• [EXERCISE PROMPT]: Take the entries that follow and return only the lines from the one with "Play Bread Roll" through the final line, leaving every picture behind.

--

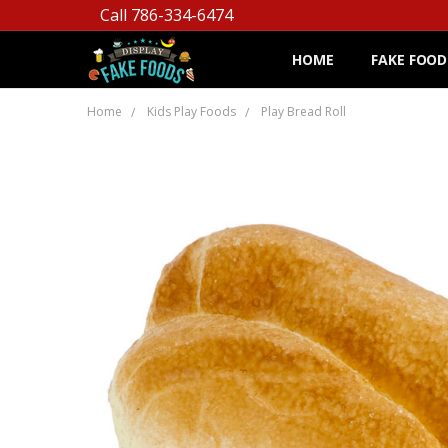
Call 786-334-6474
HOME
FAKE FOOD
Home
Kids Play Foods
Play Bread Roll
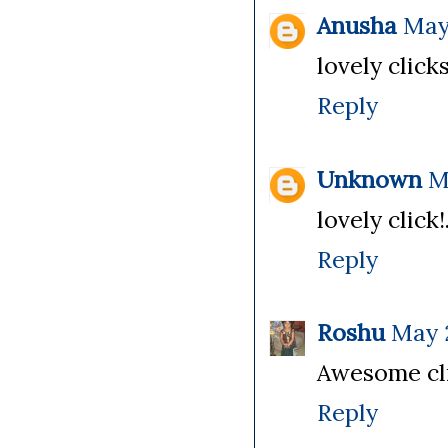
Anusha
May 
lovely click
Reply
Unknown
M
lovely click
Reply
Roshu
May 2
Awesome clic
Reply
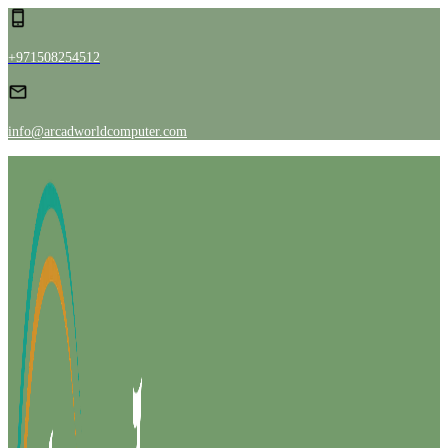
+971508254512
info@arcadworldcomputer.com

--

• [EXERCISE RESULT]:
Play Bread Roll
Anusha
May 
lovely click
Reply
Unknown
M
lovely click
Reply
Roshu
May 2
Awesome clic
Reply
+971508254512
info@arcadworldcomputer.com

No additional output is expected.